- _Exercise details_: Each line in the entries that has the word "Extract" has to be copied.

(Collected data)

........

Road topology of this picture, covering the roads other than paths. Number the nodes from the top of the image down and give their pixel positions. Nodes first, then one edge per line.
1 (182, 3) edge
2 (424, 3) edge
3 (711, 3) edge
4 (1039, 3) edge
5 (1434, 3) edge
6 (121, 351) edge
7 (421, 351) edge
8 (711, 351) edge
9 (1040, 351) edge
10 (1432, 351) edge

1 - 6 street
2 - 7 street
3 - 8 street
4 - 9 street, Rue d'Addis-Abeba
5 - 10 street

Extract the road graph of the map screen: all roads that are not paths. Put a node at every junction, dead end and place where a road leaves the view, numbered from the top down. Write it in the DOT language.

........

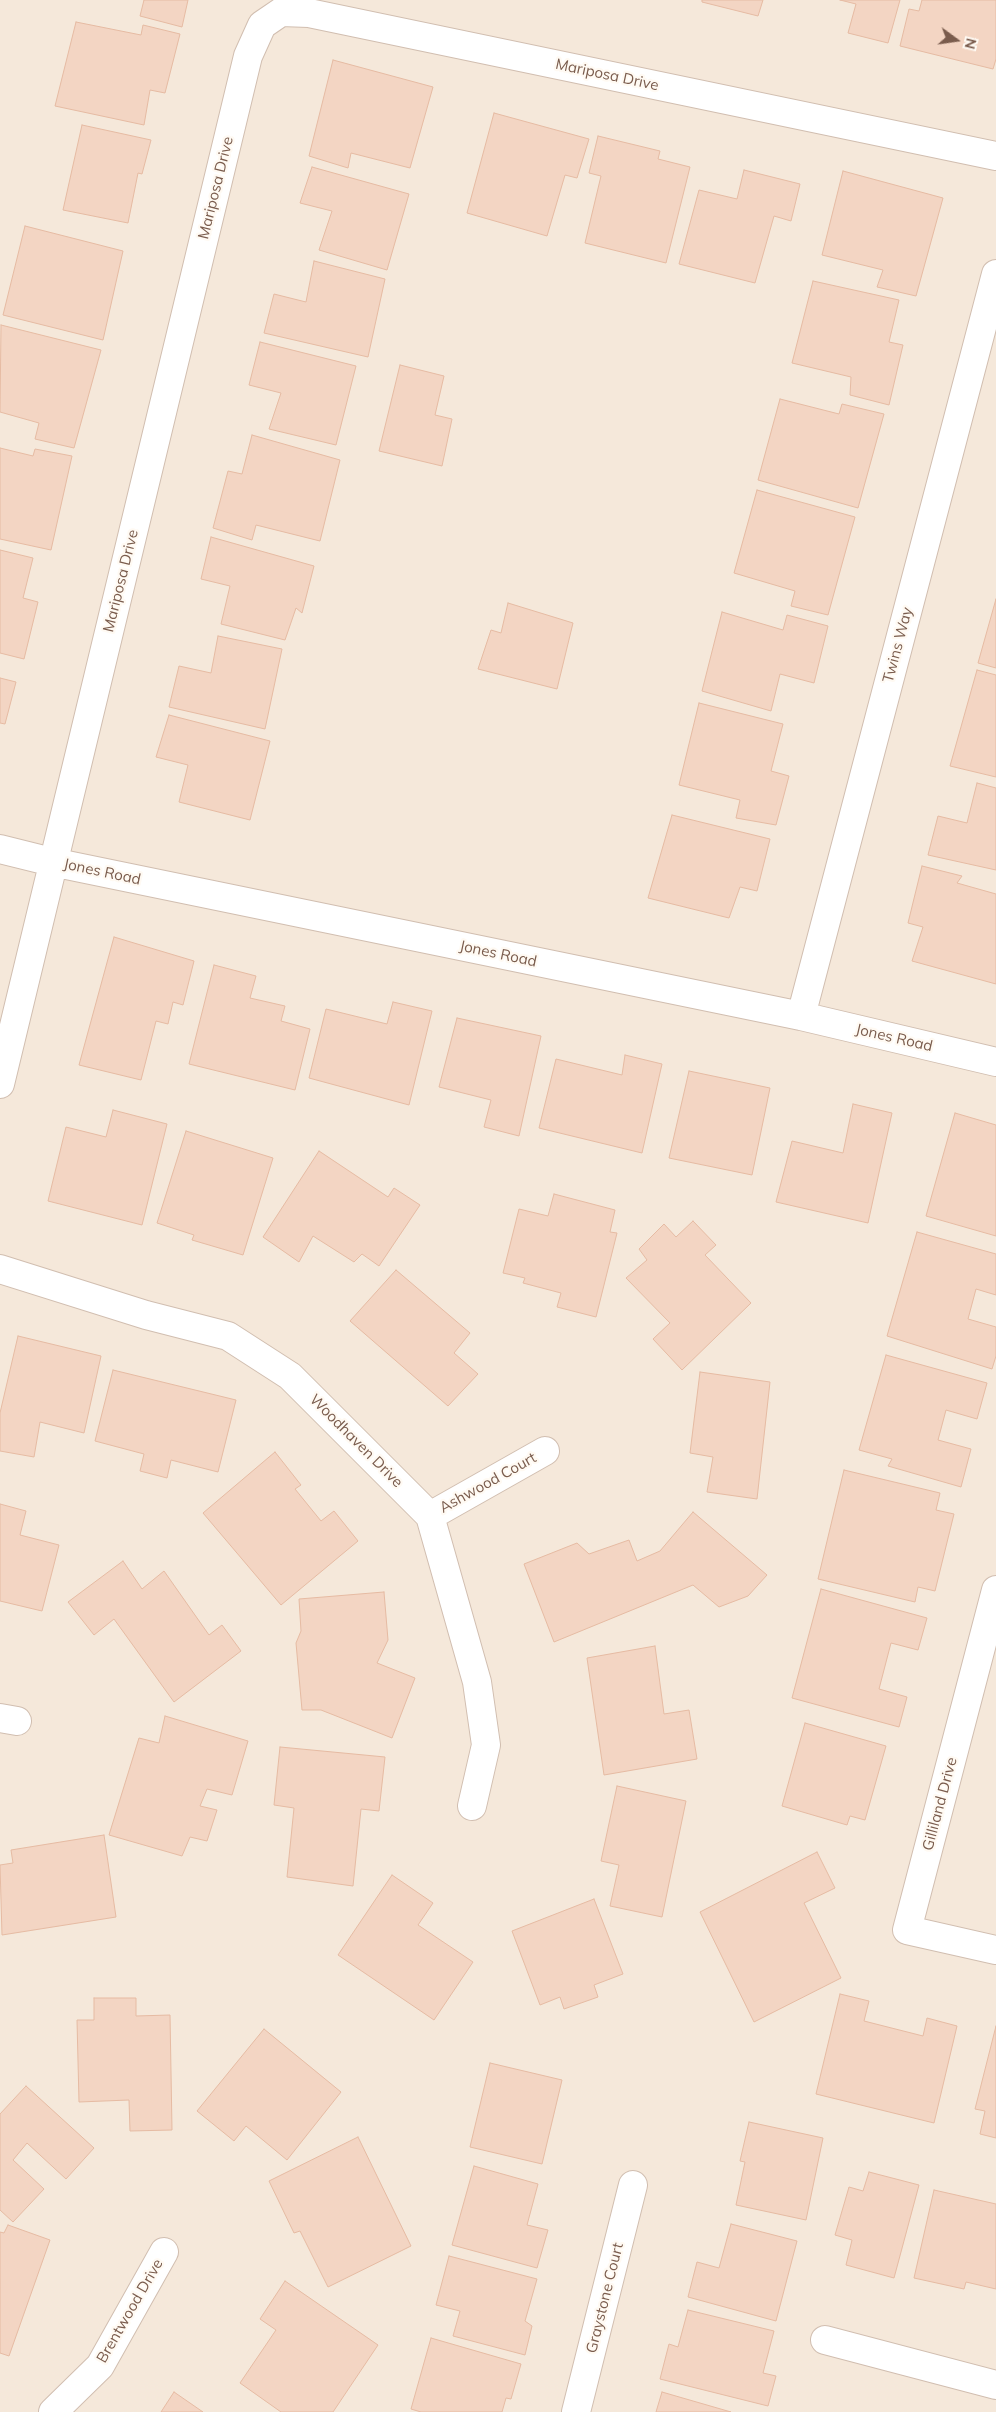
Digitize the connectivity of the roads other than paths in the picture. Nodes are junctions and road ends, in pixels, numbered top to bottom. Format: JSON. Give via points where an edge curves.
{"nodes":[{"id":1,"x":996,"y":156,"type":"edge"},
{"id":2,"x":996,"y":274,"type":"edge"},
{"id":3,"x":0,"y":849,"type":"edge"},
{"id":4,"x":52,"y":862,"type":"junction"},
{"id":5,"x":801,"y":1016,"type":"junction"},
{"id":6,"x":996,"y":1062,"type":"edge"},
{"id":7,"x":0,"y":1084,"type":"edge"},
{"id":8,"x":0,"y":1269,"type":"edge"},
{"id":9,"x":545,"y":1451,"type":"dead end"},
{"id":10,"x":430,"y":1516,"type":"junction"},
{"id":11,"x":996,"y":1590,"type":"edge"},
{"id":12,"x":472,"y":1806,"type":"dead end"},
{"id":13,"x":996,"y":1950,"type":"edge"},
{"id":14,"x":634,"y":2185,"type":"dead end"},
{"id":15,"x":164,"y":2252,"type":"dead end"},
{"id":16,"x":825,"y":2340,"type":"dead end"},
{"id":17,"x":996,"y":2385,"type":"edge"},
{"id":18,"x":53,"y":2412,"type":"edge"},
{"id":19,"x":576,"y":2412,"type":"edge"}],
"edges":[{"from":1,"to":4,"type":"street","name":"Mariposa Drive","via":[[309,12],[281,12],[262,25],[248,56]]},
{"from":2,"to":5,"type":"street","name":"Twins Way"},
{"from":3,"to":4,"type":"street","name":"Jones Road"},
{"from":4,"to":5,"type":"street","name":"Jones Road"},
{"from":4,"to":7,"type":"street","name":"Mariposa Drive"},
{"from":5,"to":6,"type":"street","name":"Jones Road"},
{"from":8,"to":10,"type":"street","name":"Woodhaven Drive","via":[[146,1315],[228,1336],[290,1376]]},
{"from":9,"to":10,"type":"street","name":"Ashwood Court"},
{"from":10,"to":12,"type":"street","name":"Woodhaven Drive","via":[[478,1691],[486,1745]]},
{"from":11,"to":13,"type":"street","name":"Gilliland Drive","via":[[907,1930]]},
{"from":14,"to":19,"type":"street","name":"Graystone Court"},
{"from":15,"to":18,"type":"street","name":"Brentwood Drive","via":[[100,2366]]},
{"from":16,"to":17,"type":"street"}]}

........

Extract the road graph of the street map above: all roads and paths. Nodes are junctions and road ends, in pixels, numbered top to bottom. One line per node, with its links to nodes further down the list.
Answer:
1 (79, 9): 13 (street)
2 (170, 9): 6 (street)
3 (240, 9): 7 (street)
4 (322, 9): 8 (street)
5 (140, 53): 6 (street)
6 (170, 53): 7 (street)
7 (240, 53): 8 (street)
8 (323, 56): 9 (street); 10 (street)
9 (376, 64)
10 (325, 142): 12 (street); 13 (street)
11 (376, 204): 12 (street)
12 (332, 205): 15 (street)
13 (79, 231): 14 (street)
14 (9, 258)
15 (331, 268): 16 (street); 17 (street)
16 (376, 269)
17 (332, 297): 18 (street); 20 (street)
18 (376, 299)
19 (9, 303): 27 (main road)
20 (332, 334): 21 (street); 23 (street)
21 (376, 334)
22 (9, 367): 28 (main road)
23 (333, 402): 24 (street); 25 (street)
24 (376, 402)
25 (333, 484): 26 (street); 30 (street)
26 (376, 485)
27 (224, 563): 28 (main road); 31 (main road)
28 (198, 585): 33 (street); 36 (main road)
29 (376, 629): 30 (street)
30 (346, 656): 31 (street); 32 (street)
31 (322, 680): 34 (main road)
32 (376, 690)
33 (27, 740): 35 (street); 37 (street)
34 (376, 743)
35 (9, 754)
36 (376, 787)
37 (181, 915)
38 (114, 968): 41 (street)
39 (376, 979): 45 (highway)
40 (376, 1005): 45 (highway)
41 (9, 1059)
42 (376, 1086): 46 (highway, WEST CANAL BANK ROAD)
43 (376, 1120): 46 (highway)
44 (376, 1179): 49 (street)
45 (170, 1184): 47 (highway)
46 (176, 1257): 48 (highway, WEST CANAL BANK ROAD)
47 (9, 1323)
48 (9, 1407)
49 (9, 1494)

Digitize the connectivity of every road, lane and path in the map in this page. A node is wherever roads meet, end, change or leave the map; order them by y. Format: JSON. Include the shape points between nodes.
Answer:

........

- _Output of the task_:
Extract the road graph of the map screen: all roads that are not paths. Put a node at every junction, dead end and place where a road leaves the view, numbered from the top down. Write it in the DOT language.
Extract the road graph of the street map above: all roads and paths. Nodes are junctions and road ends, in pixels, numbered top to bottom. One line per node, with its links to nodes further down the list.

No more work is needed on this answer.